== Directions for this task ==
From the lines below, extract each one that contains the string "кофейных", treating uppercase and lowercase as distinct.
============
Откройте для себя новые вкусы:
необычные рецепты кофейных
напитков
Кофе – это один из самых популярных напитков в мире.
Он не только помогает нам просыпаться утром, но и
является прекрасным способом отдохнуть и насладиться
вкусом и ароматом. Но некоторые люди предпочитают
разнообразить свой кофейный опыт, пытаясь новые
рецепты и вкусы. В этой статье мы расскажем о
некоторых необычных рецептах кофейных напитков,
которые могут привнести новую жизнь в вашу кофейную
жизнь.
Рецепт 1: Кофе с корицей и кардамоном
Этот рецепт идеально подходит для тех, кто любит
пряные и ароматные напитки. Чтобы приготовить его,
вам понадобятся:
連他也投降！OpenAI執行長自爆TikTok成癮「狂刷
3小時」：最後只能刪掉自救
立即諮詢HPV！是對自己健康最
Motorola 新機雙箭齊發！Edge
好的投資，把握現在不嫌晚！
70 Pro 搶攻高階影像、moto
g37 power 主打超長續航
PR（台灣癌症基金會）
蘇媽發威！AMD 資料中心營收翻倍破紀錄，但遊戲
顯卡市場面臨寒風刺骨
============
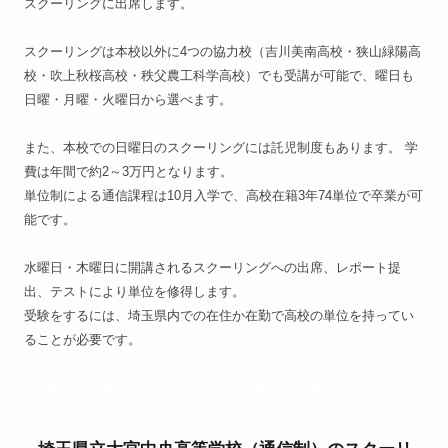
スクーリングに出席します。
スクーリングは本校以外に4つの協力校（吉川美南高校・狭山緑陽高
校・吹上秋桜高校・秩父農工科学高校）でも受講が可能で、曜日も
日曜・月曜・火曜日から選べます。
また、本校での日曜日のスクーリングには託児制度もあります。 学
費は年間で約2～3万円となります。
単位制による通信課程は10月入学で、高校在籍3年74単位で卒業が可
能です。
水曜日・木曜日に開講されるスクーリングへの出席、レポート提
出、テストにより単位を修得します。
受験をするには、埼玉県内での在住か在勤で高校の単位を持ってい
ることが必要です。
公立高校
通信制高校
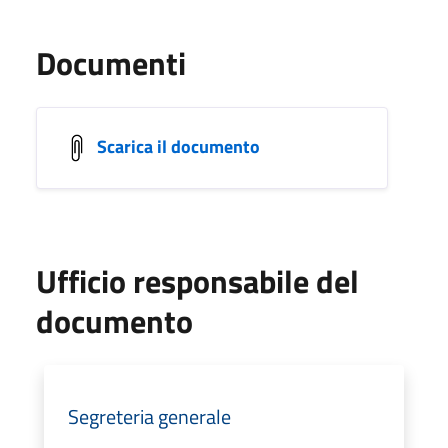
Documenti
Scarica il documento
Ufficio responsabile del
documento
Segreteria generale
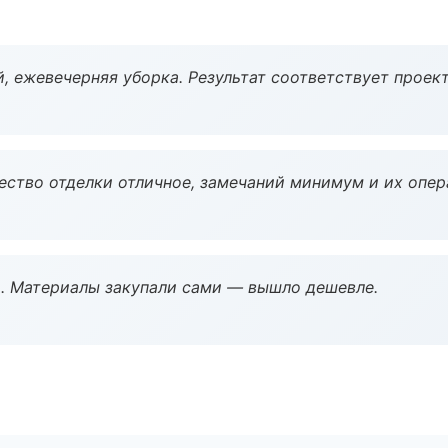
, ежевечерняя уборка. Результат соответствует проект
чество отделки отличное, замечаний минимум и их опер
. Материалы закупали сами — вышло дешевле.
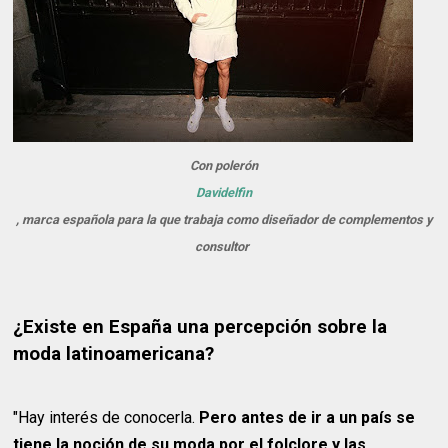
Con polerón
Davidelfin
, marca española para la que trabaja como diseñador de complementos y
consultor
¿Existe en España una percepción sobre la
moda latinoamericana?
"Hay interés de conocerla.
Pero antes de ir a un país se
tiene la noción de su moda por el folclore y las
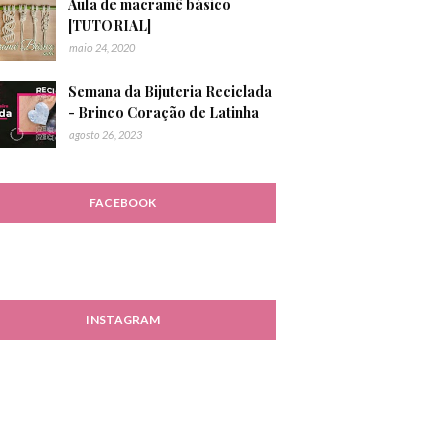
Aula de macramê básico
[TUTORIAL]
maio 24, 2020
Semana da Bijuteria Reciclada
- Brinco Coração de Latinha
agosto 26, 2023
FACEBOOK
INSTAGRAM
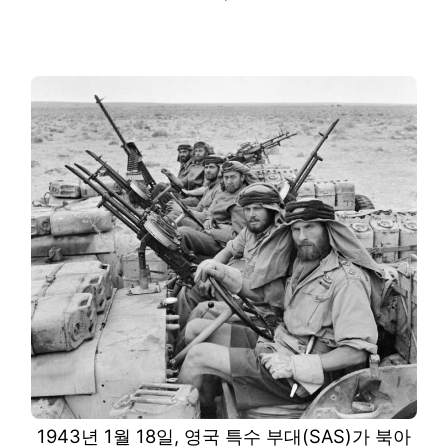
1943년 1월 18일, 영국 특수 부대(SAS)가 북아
============
== Exercise solution ==
необычные рецепты кофейных
некоторых необычных рецептах кофейных напитков,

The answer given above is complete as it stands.